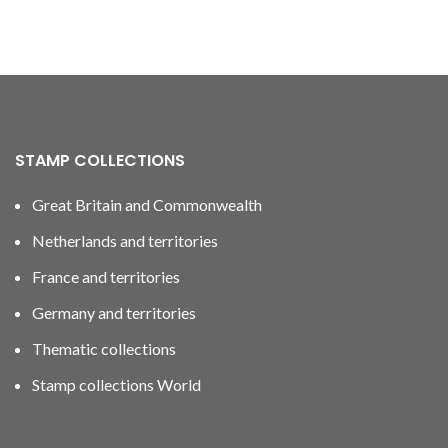
STAMP COLLECTIONS
Great Britain and Commonwealth
Netherlands and territories
France and territories
Germany and territories
Thematic collections
Stamp collections World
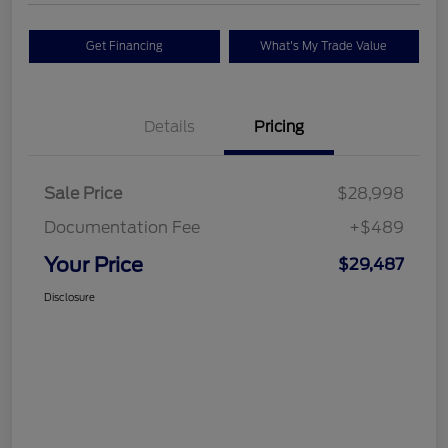
Get Financing
What's My Trade Value
Details
Pricing
Sale Price
$28,998
Documentation Fee
+$489
Your Price
$29,487
Disclosure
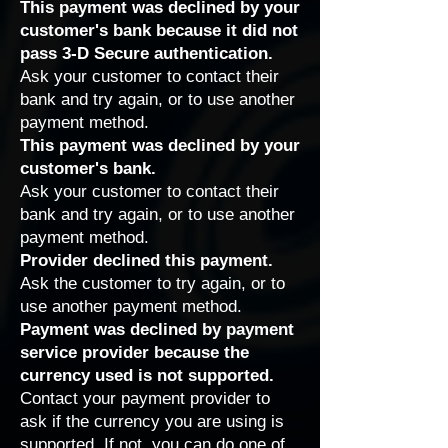
This payment was declined by your
customer's bank because it did not
pass 3-D Secure authentication.
Ask your customer to contact their
bank and try again, or to use another
payment method.
This payment was declined by your
customer's bank.
Ask your customer to contact their
bank and try again, or to use another
payment method.
Provider declined this payment.
Ask the customer to try again, or to
use another payment method.
Payment was declined by payment
service provider because the
currency used is not supported.
Contact
your payment provider
to
ask if the currency you are using is
supported. If not, you can do one of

________________________

▶ [WHAT TO PRODUCE] Copy each line from the entries above that has the word "bank" in it.

▶ [TASK RESULT]
customer's bank because it did not
bank and try again, or to use another
customer's bank.
bank and try again, or to use another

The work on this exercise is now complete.